(AVAILABLE DATA)

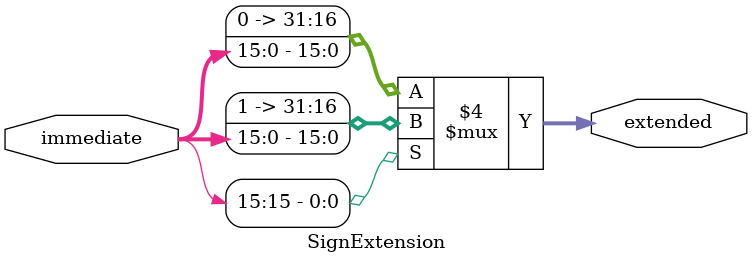
<source format=v>
module SignExtension(
  input wire [15:0] immediate,
  output reg [31:0] extended
);
  always@(*) begin
    if(immediate[15]==1)
      extended={16'b1111111111111111,immediate[15:0]};
    else
      extended={16'b0,immediate[15:0]};
  
  end
endmodule

</source>
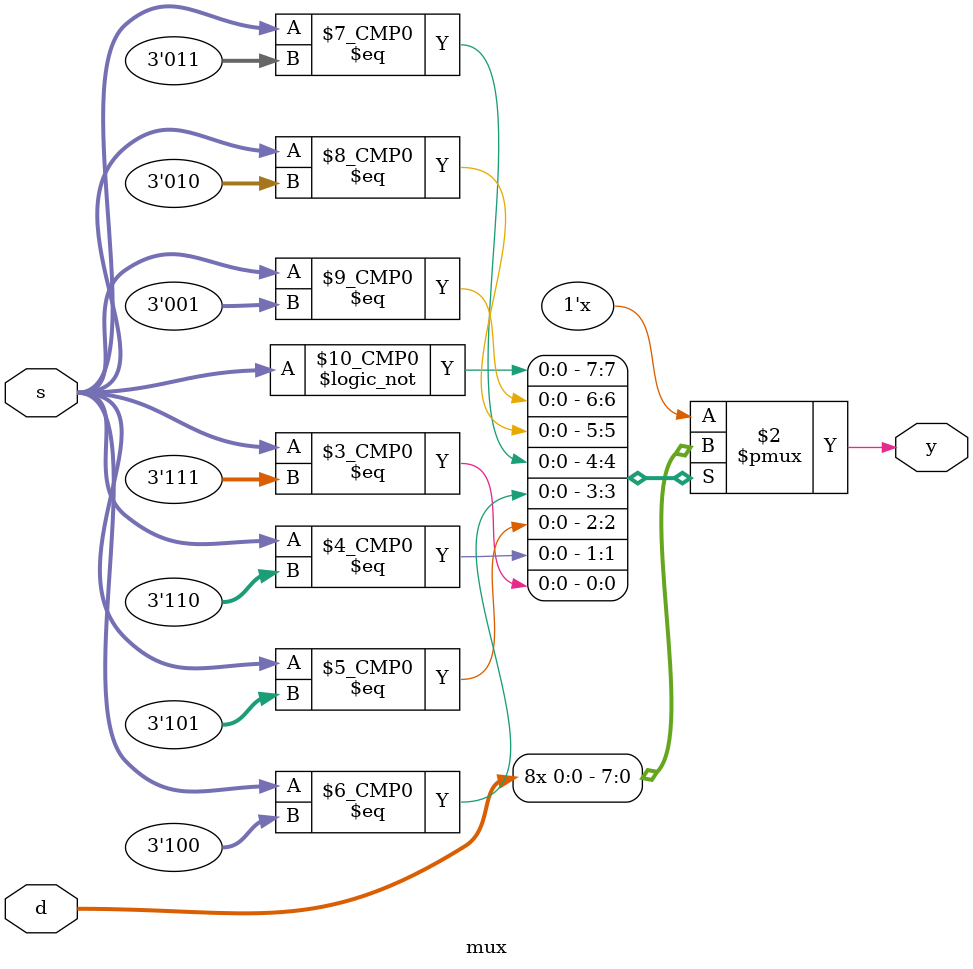
<source format=v>
module mux(d, s, y);
input [7:0]d;
input[2:0]s;
output y;
reg y;
always @(d,s)
begin
case(s)
3'b000:y=d[0];
3'b001:y=d[0];
3'b010:y=d[0];
3'b011:y=d[0];
3'b100:y=d[0];
3'b101:y=d[0];
3'b110:y=d[0];
3'b111:y=d[0];
endcase
end
endmodule
</source>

(End AVAILABLE DATA)

▶ **WHAT NEEDS TO BE DONE**:
Make an exact copy of the listing above. Its pictures are not needed.

▶ **RESULT OF THIS TASK**:
<source format=v>
module SignExtension(
  input wire [15:0] immediate,
  output reg [31:0] extended
);
  always@(*) begin
    if(immediate[15]==1)
      extended={16'b1111111111111111,immediate[15:0]};
    else
      extended={16'b0,immediate[15:0]};
  
  end
endmodule

</source>
<source format=v>
module mux(d, s, y);
input [7:0]d;
input[2:0]s;
output y;
reg y;
always @(d,s)
begin
case(s)
3'b000:y=d[0];
3'b001:y=d[0];
3'b010:y=d[0];
3'b011:y=d[0];
3'b100:y=d[0];
3'b101:y=d[0];
3'b110:y=d[0];
3'b111:y=d[0];
endcase
end
endmodule
</source>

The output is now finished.